About this task: Transcribe the listing exactly, so that nothing but the pictures is missing.

Data shown:
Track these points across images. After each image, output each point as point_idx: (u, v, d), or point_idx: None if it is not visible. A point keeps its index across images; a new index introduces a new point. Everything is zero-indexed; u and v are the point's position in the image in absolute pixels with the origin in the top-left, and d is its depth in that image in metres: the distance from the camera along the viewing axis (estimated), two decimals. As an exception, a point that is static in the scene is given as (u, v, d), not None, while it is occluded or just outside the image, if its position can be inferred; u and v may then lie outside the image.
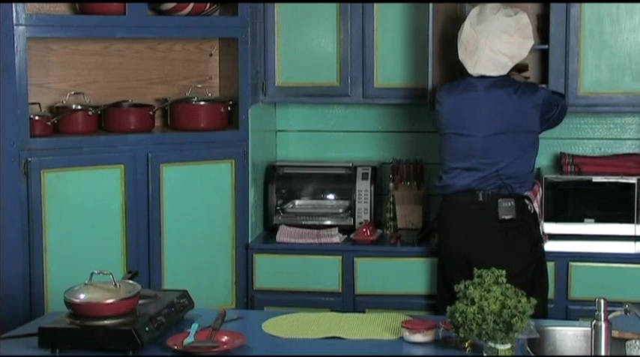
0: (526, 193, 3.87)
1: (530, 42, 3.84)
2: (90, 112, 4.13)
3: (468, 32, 3.82)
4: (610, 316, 2.67)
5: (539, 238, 3.93)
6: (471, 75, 3.84)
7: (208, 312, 3.12)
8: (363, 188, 4.51)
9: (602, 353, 2.65)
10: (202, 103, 4.31)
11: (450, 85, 3.94)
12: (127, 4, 4.00)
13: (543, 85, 4.11)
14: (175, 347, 2.78)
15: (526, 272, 3.73)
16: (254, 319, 3.14)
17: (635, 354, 2.77)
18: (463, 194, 3.83)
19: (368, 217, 4.49)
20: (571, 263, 4.14)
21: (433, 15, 4.21)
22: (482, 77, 3.82)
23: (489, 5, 3.84)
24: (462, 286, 2.65)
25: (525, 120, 3.80)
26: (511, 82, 3.87)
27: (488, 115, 3.80)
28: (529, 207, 3.88)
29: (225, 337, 2.85)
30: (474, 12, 3.87)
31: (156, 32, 4.24)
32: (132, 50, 4.42)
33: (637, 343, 2.79)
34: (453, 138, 3.87)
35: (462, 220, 3.85)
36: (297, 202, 4.69)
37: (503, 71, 3.82)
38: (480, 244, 3.80)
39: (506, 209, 3.76)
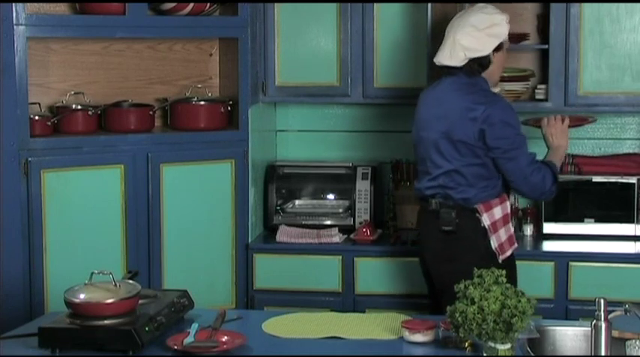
0: (475, 206, 3.61)
1: (494, 41, 3.62)
2: (90, 112, 4.13)
3: (448, 26, 3.73)
4: (610, 316, 2.67)
5: (490, 254, 3.60)
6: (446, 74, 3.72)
7: (208, 312, 3.12)
8: (363, 188, 4.51)
9: (602, 353, 2.65)
10: (202, 103, 4.31)
11: (430, 84, 3.90)
12: (127, 4, 4.00)
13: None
14: (175, 347, 2.78)
15: None
16: (254, 319, 3.14)
17: (635, 354, 2.77)
18: (423, 200, 3.73)
19: (368, 217, 4.49)
20: (571, 263, 4.14)
21: (432, 15, 4.21)
22: (451, 78, 3.67)
23: (479, 4, 3.77)
24: (462, 286, 2.65)
25: (463, 128, 3.56)
26: (477, 89, 3.63)
27: (437, 116, 3.63)
28: (481, 220, 3.61)
29: (225, 337, 2.84)
30: (464, 10, 3.83)
31: (156, 32, 4.24)
32: (132, 50, 4.42)
33: (637, 343, 2.79)
34: (415, 138, 3.77)
35: (419, 227, 3.82)
36: (297, 202, 4.69)
37: (456, 62, 3.61)
38: (428, 254, 3.73)
39: (446, 220, 3.61)
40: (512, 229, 3.73)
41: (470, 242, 3.61)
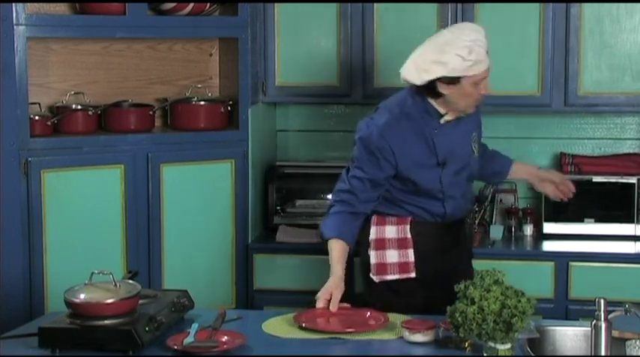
0: (371, 216, 3.44)
1: (437, 71, 3.22)
2: (90, 112, 4.13)
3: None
4: (610, 316, 2.67)
5: (368, 268, 3.44)
6: None
7: (208, 312, 3.12)
8: (363, 188, 4.50)
9: (602, 353, 2.65)
10: (202, 103, 4.31)
11: None
12: (127, 4, 4.01)
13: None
14: (175, 347, 2.78)
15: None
16: (254, 319, 3.14)
17: (635, 354, 2.77)
18: None
19: (368, 217, 4.49)
20: (571, 263, 4.14)
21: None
22: None
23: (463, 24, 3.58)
24: (462, 286, 2.65)
25: None
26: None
27: None
28: (369, 232, 3.45)
29: (225, 337, 2.85)
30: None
31: (156, 32, 4.24)
32: (132, 50, 4.42)
33: (637, 343, 2.79)
34: None
35: None
36: (297, 202, 4.69)
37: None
38: None
39: None
40: (413, 258, 3.38)
41: (361, 247, 3.48)
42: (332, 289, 3.20)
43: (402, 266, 3.41)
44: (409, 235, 3.40)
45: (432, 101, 3.32)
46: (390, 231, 3.42)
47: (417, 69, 3.25)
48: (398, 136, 3.30)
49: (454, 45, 3.19)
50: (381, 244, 3.42)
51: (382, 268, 3.42)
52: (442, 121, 3.34)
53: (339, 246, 3.31)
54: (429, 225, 3.41)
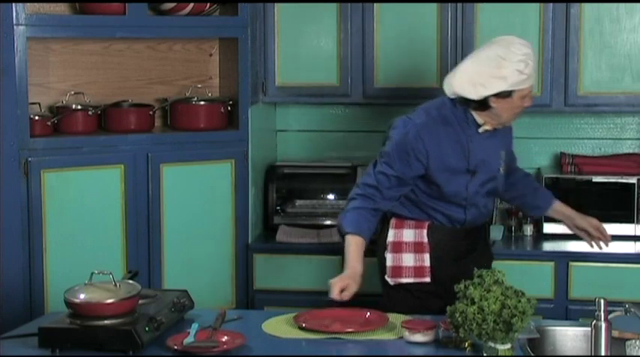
0: (390, 218, 3.50)
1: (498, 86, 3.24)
2: (90, 112, 4.13)
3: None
4: (610, 316, 2.67)
5: (384, 270, 3.50)
6: None
7: (208, 312, 3.12)
8: (363, 188, 4.50)
9: (602, 353, 2.65)
10: (202, 103, 4.31)
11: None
12: (127, 4, 4.01)
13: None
14: (175, 347, 2.78)
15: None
16: (254, 319, 3.14)
17: (635, 354, 2.77)
18: None
19: (368, 217, 4.48)
20: (571, 263, 4.14)
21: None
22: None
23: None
24: (462, 286, 2.65)
25: None
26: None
27: None
28: (388, 234, 3.50)
29: (225, 337, 2.84)
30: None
31: (156, 32, 4.24)
32: (132, 50, 4.42)
33: (637, 343, 2.79)
34: None
35: None
36: (297, 202, 4.69)
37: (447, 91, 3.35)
38: None
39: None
40: (428, 263, 3.42)
41: (378, 247, 3.53)
42: (348, 279, 3.23)
43: (418, 270, 3.44)
44: (426, 240, 3.43)
45: (473, 111, 3.35)
46: (408, 234, 3.45)
47: (473, 84, 3.25)
48: (433, 138, 3.33)
49: (510, 59, 3.21)
50: (398, 247, 3.45)
51: (398, 271, 3.45)
52: (480, 130, 3.36)
53: (357, 241, 3.34)
54: (447, 230, 3.44)
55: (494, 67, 3.22)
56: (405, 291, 3.44)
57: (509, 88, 3.22)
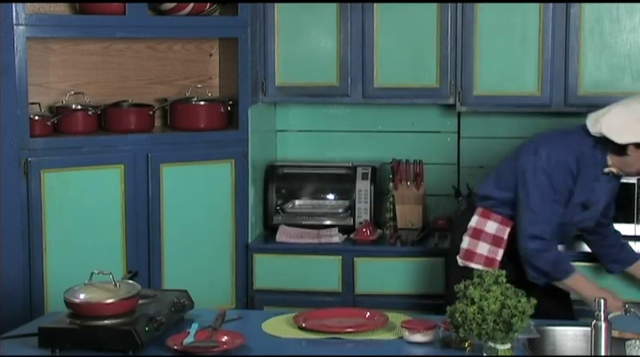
0: (478, 205, 3.66)
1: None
2: (90, 112, 4.13)
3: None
4: (610, 316, 2.67)
5: (457, 250, 3.68)
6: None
7: (208, 312, 3.12)
8: (363, 188, 4.50)
9: (602, 353, 2.65)
10: (202, 103, 4.31)
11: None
12: (127, 4, 4.01)
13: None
14: (175, 347, 2.78)
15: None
16: (254, 319, 3.14)
17: (635, 354, 2.77)
18: None
19: (368, 217, 4.49)
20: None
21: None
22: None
23: None
24: (462, 286, 2.65)
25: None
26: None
27: None
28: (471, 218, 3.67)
29: (225, 337, 2.85)
30: None
31: (156, 32, 4.24)
32: (132, 50, 4.42)
33: (637, 343, 2.79)
34: None
35: None
36: (297, 202, 4.69)
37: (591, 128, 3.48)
38: None
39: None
40: (500, 257, 3.56)
41: (457, 225, 3.73)
42: (614, 296, 3.40)
43: (488, 260, 3.58)
44: (506, 237, 3.57)
45: (609, 153, 3.47)
46: (491, 226, 3.59)
47: (622, 128, 3.38)
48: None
49: None
50: (477, 234, 3.60)
51: (470, 255, 3.60)
52: (606, 170, 3.50)
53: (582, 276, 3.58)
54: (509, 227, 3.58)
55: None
56: (470, 276, 3.49)
57: None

Exercise response:
Track these points across images. After each image, output each point as point_idx: (u, v, d), or point_idx: None if it is not visible. A point keeps its index across images; a new index introduces a new point. Everything is zero-indexed; u and v are the point's position in the image in absolute pixels with the origin in the top-left, and d is its depth in that image in metres: the distance from the camera along the viewing axis (estimated), two decimals. As an exception, a point that is static in the scene is given as (u, v, d), not None, while it is occluded or just outside the image, if its position can be inferred; u and v may then lie outside the image.
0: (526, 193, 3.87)
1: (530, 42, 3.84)
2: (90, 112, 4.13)
3: (468, 32, 3.82)
4: (610, 316, 2.67)
5: (539, 238, 3.93)
6: (471, 75, 3.84)
7: (208, 312, 3.12)
8: (363, 188, 4.51)
9: (602, 353, 2.65)
10: (202, 103, 4.31)
11: (450, 85, 3.94)
12: (127, 4, 4.00)
13: (543, 85, 4.11)
14: (175, 347, 2.78)
15: (526, 272, 3.73)
16: (254, 319, 3.14)
17: (635, 354, 2.77)
18: (463, 194, 3.83)
19: (368, 217, 4.49)
20: (571, 263, 4.14)
21: (433, 15, 4.21)
22: (482, 77, 3.82)
23: (489, 5, 3.84)
24: (462, 286, 2.65)
25: (525, 120, 3.80)
26: (511, 82, 3.87)
27: (488, 115, 3.80)
28: (529, 207, 3.88)
29: (225, 337, 2.85)
30: (474, 12, 3.87)
31: (156, 32, 4.24)
32: (132, 50, 4.42)
33: (637, 343, 2.79)
34: (453, 138, 3.87)
35: (462, 220, 3.85)
36: (297, 202, 4.69)
37: (503, 71, 3.82)
38: (480, 244, 3.80)
39: (506, 209, 3.76)
0: (475, 206, 3.61)
1: (494, 41, 3.62)
2: (90, 112, 4.13)
3: (448, 26, 3.73)
4: (610, 316, 2.67)
5: (490, 254, 3.60)
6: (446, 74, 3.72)
7: (208, 312, 3.12)
8: (363, 188, 4.51)
9: (602, 353, 2.65)
10: (202, 103, 4.31)
11: (430, 84, 3.90)
12: (127, 4, 4.00)
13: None
14: (175, 347, 2.78)
15: None
16: (254, 319, 3.14)
17: (635, 354, 2.77)
18: (423, 200, 3.73)
19: (368, 217, 4.49)
20: (571, 263, 4.14)
21: (432, 15, 4.21)
22: (451, 78, 3.67)
23: (479, 4, 3.77)
24: (462, 286, 2.65)
25: (463, 128, 3.56)
26: (477, 89, 3.63)
27: (437, 116, 3.63)
28: (481, 220, 3.61)
29: (225, 337, 2.84)
30: (464, 10, 3.83)
31: (156, 32, 4.24)
32: (132, 50, 4.42)
33: (637, 343, 2.79)
34: (415, 138, 3.77)
35: (419, 227, 3.82)
36: (297, 202, 4.69)
37: (456, 62, 3.61)
38: (428, 254, 3.73)
39: (446, 220, 3.61)
40: (512, 229, 3.73)
41: (470, 242, 3.61)
0: (371, 216, 3.44)
1: (437, 71, 3.22)
2: (90, 112, 4.13)
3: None
4: (610, 316, 2.67)
5: (368, 268, 3.44)
6: None
7: (208, 312, 3.12)
8: (363, 188, 4.50)
9: (602, 353, 2.65)
10: (202, 103, 4.31)
11: None
12: (127, 4, 4.01)
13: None
14: (175, 347, 2.78)
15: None
16: (254, 319, 3.14)
17: (635, 354, 2.77)
18: None
19: (368, 217, 4.49)
20: (571, 263, 4.14)
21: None
22: None
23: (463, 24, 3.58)
24: (462, 286, 2.65)
25: None
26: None
27: None
28: (369, 232, 3.45)
29: (225, 337, 2.85)
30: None
31: (156, 32, 4.24)
32: (132, 50, 4.42)
33: (637, 343, 2.79)
34: None
35: None
36: (297, 202, 4.69)
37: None
38: None
39: None
40: (413, 258, 3.38)
41: (361, 247, 3.48)
42: (332, 289, 3.20)
43: (402, 266, 3.41)
44: (409, 235, 3.40)
45: (432, 101, 3.32)
46: (390, 231, 3.42)
47: (417, 69, 3.25)
48: (398, 136, 3.30)
49: (454, 45, 3.19)
50: (381, 244, 3.42)
51: (382, 268, 3.42)
52: (442, 121, 3.34)
53: (339, 246, 3.31)
54: (429, 225, 3.41)
0: (390, 218, 3.50)
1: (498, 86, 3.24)
2: (90, 112, 4.13)
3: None
4: (610, 316, 2.67)
5: (384, 270, 3.50)
6: None
7: (208, 312, 3.12)
8: (363, 188, 4.50)
9: (602, 353, 2.65)
10: (202, 103, 4.31)
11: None
12: (127, 4, 4.01)
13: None
14: (175, 347, 2.78)
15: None
16: (254, 319, 3.14)
17: (635, 354, 2.77)
18: None
19: (368, 217, 4.48)
20: (571, 263, 4.14)
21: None
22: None
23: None
24: (462, 286, 2.65)
25: None
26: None
27: None
28: (388, 234, 3.50)
29: (225, 337, 2.84)
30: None
31: (156, 32, 4.24)
32: (132, 50, 4.42)
33: (637, 343, 2.79)
34: None
35: None
36: (297, 202, 4.69)
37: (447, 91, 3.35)
38: None
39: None
40: (428, 263, 3.42)
41: (378, 247, 3.53)
42: (348, 279, 3.23)
43: (418, 270, 3.44)
44: (426, 240, 3.43)
45: (473, 111, 3.35)
46: (408, 234, 3.45)
47: (473, 84, 3.25)
48: (433, 138, 3.33)
49: (510, 59, 3.21)
50: (398, 247, 3.45)
51: (398, 271, 3.45)
52: (480, 130, 3.36)
53: (357, 241, 3.34)
54: (447, 230, 3.44)
55: (494, 67, 3.22)
56: (405, 291, 3.44)
57: (509, 88, 3.22)
0: (478, 205, 3.66)
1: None
2: (90, 112, 4.13)
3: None
4: (610, 316, 2.67)
5: (457, 250, 3.68)
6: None
7: (208, 312, 3.12)
8: (363, 188, 4.50)
9: (602, 353, 2.65)
10: (202, 103, 4.31)
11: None
12: (127, 4, 4.01)
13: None
14: (175, 347, 2.78)
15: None
16: (254, 319, 3.14)
17: (635, 354, 2.77)
18: None
19: (368, 217, 4.49)
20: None
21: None
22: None
23: None
24: (462, 286, 2.65)
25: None
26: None
27: None
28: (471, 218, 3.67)
29: (225, 337, 2.85)
30: None
31: (156, 32, 4.24)
32: (132, 50, 4.42)
33: (637, 343, 2.79)
34: None
35: None
36: (297, 202, 4.69)
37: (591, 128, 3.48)
38: None
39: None
40: (500, 257, 3.56)
41: (457, 225, 3.73)
42: (614, 296, 3.40)
43: (488, 260, 3.58)
44: (506, 237, 3.57)
45: (609, 153, 3.47)
46: (491, 226, 3.59)
47: (622, 128, 3.38)
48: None
49: None
50: (477, 234, 3.60)
51: (470, 255, 3.60)
52: (606, 170, 3.50)
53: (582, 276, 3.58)
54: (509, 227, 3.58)
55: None
56: (470, 276, 3.49)
57: None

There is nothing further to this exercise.